Every entry below is to be copied exactly, with nothing left out.

(DATASET Opens)

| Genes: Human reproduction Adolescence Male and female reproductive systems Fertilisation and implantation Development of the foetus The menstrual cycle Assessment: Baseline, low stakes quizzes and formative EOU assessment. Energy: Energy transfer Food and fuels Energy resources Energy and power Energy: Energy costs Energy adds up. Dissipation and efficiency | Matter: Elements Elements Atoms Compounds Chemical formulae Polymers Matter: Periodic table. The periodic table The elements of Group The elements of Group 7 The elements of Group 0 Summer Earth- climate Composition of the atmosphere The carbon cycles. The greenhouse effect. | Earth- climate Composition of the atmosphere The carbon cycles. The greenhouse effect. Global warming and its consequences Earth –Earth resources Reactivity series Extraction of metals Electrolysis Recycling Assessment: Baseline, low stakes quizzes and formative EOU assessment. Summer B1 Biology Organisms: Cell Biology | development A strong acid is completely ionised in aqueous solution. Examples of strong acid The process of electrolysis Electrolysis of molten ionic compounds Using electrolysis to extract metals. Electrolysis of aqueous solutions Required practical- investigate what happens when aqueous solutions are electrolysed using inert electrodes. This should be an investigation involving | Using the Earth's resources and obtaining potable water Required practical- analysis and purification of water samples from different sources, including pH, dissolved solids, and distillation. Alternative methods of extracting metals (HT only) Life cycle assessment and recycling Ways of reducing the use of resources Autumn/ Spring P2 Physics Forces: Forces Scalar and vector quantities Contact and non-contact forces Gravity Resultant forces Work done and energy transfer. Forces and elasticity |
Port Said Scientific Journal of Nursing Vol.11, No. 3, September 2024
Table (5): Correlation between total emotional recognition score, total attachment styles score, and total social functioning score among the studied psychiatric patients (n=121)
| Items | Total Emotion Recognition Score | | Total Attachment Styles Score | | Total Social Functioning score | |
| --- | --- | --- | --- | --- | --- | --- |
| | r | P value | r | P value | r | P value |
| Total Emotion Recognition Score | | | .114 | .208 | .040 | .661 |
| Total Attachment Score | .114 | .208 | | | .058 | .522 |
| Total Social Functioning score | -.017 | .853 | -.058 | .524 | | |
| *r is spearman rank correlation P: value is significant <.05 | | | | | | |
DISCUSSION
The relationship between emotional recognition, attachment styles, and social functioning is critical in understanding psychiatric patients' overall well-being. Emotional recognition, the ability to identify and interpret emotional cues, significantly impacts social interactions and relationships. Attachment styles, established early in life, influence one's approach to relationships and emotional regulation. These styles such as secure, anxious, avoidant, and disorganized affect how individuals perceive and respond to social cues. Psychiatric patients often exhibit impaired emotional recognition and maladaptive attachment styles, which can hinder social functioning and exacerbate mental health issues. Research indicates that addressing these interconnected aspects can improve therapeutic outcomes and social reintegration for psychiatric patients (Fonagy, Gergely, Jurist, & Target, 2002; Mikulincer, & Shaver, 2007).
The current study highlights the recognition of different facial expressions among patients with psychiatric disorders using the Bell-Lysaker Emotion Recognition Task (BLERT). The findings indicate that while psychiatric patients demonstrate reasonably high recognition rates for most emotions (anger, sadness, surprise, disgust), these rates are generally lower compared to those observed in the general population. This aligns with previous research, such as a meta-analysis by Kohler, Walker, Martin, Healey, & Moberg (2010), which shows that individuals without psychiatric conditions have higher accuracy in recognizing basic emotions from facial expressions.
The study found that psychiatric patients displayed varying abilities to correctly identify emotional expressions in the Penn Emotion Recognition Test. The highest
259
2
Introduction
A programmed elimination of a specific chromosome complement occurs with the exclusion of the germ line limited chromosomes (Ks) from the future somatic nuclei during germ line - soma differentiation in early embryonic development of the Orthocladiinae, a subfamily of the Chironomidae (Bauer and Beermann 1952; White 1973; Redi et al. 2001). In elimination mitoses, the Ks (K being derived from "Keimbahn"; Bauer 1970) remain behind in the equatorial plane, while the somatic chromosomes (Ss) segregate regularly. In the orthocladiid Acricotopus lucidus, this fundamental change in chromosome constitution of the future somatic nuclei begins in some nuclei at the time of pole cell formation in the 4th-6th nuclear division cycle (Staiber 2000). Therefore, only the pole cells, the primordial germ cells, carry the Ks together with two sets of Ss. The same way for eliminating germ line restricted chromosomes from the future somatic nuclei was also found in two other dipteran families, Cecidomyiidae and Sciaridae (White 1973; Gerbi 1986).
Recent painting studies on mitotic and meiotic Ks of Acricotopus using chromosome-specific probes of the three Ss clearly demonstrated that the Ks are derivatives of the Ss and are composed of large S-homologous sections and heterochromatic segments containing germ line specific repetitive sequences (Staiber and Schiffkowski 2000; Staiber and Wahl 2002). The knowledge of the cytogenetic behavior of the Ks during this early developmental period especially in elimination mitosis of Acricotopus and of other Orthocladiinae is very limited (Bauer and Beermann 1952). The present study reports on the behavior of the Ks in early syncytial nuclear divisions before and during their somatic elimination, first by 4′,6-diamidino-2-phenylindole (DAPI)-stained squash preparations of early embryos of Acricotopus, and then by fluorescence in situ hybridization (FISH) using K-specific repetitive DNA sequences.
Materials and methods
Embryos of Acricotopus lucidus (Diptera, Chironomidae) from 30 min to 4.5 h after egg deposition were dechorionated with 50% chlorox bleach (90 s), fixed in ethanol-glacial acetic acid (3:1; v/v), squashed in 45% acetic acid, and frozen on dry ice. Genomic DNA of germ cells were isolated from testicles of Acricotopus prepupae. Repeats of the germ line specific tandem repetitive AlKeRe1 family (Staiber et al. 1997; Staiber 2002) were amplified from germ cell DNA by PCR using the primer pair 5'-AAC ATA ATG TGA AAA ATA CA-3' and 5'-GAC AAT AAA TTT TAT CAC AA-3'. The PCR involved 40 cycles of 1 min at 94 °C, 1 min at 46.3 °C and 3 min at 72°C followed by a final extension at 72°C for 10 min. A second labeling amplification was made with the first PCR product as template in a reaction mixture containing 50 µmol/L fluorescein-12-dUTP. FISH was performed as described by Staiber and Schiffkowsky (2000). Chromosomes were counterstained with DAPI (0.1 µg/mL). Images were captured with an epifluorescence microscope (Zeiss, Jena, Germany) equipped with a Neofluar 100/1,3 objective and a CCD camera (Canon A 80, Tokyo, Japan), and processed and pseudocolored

(DATASET Closes)

■ **ANSWER SECTION**:
| Genes: Human reproduction Adolescence Male and female reproductive systems Fertilisation and implantation Development of the foetus The menstrual cycle Assessment: Baseline, low stakes quizzes and formative EOU assessment. Energy: Energy transfer Food and fuels Energy resources Energy and power Energy: Energy costs Energy adds up. Dissipation and efficiency | Matter: Elements Elements Atoms Compounds Chemical formulae Polymers Matter: Periodic table. The periodic table The elements of Group The elements of Group 7 The elements of Group 0 Summer Earth- climate Composition of the atmosphere The carbon cycles. The greenhouse effect. | Earth- climate Composition of the atmosphere The carbon cycles. The greenhouse effect. Global warming and its consequences Earth –Earth resources Reactivity series Extraction of metals Electrolysis Recycling Assessment: Baseline, low stakes quizzes and formative EOU assessment. Summer B1 Biology Organisms: Cell Biology | development A strong acid is completely ionised in aqueous solution. Examples of strong acid The process of electrolysis Electrolysis of molten ionic compounds Using electrolysis to extract metals. Electrolysis of aqueous solutions Required practical- investigate what happens when aqueous solutions are electrolysed using inert electrodes. This should be an investigation involving | Using the Earth's resources and obtaining potable water Required practical- analysis and purification of water samples from different sources, including pH, dissolved solids, and distillation. Alternative methods of extracting metals (HT only) Life cycle assessment and recycling Ways of reducing the use of resources Autumn/ Spring P2 Physics Forces: Forces Scalar and vector quantities Contact and non-contact forces Gravity Resultant forces Work done and energy transfer. Forces and elasticity |
Port Said Scientific Journal of Nursing Vol.11, No. 3, September 2024
Table (5): Correlation between total emotional recognition score, total attachment styles score, and total social functioning score among the studied psychiatric patients (n=121)
| Items | Total Emotion Recognition Score | | Total Attachment Styles Score | | Total Social Functioning score | |
| --- | --- | --- | --- | --- | --- | --- |
| | r | P value | r | P value | r | P value |
| Total Emotion Recognition Score | | | .114 | .208 | .040 | .661 |
| Total Attachment Score | .114 | .208 | | | .058 | .522 |
| Total Social Functioning score | -.017 | .853 | -.058 | .524 | | |
| *r is spearman rank correlation P: value is significant <.05 | | | | | | |
DISCUSSION
The relationship between emotional recognition, attachment styles, and social functioning is critical in understanding psychiatric patients' overall well-being. Emotional recognition, the ability to identify and interpret emotional cues, significantly impacts social interactions and relationships. Attachment styles, established early in life, influence one's approach to relationships and emotional regulation. These styles such as secure, anxious, avoidant, and disorganized affect how individuals perceive and respond to social cues. Psychiatric patients often exhibit impaired emotional recognition and maladaptive attachment styles, which can hinder social functioning and exacerbate mental health issues. Research indicates that addressing these interconnected aspects can improve therapeutic outcomes and social reintegration for psychiatric patients (Fonagy, Gergely, Jurist, & Target, 2002; Mikulincer, & Shaver, 2007).
The current study highlights the recognition of different facial expressions among patients with psychiatric disorders using the Bell-Lysaker Emotion Recognition Task (BLERT). The findings indicate that while psychiatric patients demonstrate reasonably high recognition rates for most emotions (anger, sadness, surprise, disgust), these rates are generally lower compared to those observed in the general population. This aligns with previous research, such as a meta-analysis by Kohler, Walker, Martin, Healey, & Moberg (2010), which shows that individuals without psychiatric conditions have higher accuracy in recognizing basic emotions from facial expressions.
The study found that psychiatric patients displayed varying abilities to correctly identify emotional expressions in the Penn Emotion Recognition Test. The highest
259
2
Introduction
A programmed elimination of a specific chromosome complement occurs with the exclusion of the germ line limited chromosomes (Ks) from the future somatic nuclei during germ line - soma differentiation in early embryonic development of the Orthocladiinae, a subfamily of the Chironomidae (Bauer and Beermann 1952; White 1973; Redi et al. 2001). In elimination mitoses, the Ks (K being derived from "Keimbahn"; Bauer 1970) remain behind in the equatorial plane, while the somatic chromosomes (Ss) segregate regularly. In the orthocladiid Acricotopus lucidus, this fundamental change in chromosome constitution of the future somatic nuclei begins in some nuclei at the time of pole cell formation in the 4th-6th nuclear division cycle (Staiber 2000). Therefore, only the pole cells, the primordial germ cells, carry the Ks together with two sets of Ss. The same way for eliminating germ line restricted chromosomes from the future somatic nuclei was also found in two other dipteran families, Cecidomyiidae and Sciaridae (White 1973; Gerbi 1986).
Recent painting studies on mitotic and meiotic Ks of Acricotopus using chromosome-specific probes of the three Ss clearly demonstrated that the Ks are derivatives of the Ss and are composed of large S-homologous sections and heterochromatic segments containing germ line specific repetitive sequences (Staiber and Schiffkowski 2000; Staiber and Wahl 2002). The knowledge of the cytogenetic behavior of the Ks during this early developmental period especially in elimination mitosis of Acricotopus and of other Orthocladiinae is very limited (Bauer and Beermann 1952). The present study reports on the behavior of the Ks in early syncytial nuclear divisions before and during their somatic elimination, first by 4′,6-diamidino-2-phenylindole (DAPI)-stained squash preparations of early embryos of Acricotopus, and then by fluorescence in situ hybridization (FISH) using K-specific repetitive DNA sequences.
Materials and methods
Embryos of Acricotopus lucidus (Diptera, Chironomidae) from 30 min to 4.5 h after egg deposition were dechorionated with 50% chlorox bleach (90 s), fixed in ethanol-glacial acetic acid (3:1; v/v), squashed in 45% acetic acid, and frozen on dry ice. Genomic DNA of germ cells were isolated from testicles of Acricotopus prepupae. Repeats of the germ line specific tandem repetitive AlKeRe1 family (Staiber et al. 1997; Staiber 2002) were amplified from germ cell DNA by PCR using the primer pair 5'-AAC ATA ATG TGA AAA ATA CA-3' and 5'-GAC AAT AAA TTT TAT CAC AA-3'. The PCR involved 40 cycles of 1 min at 94 °C, 1 min at 46.3 °C and 3 min at 72°C followed by a final extension at 72°C for 10 min. A second labeling amplification was made with the first PCR product as template in a reaction mixture containing 50 µmol/L fluorescein-12-dUTP. FISH was performed as described by Staiber and Schiffkowsky (2000). Chromosomes were counterstained with DAPI (0.1 µg/mL). Images were captured with an epifluorescence microscope (Zeiss, Jena, Germany) equipped with a Neofluar 100/1,3 objective and a CCD camera (Canon A 80, Tokyo, Japan), and processed and pseudocolored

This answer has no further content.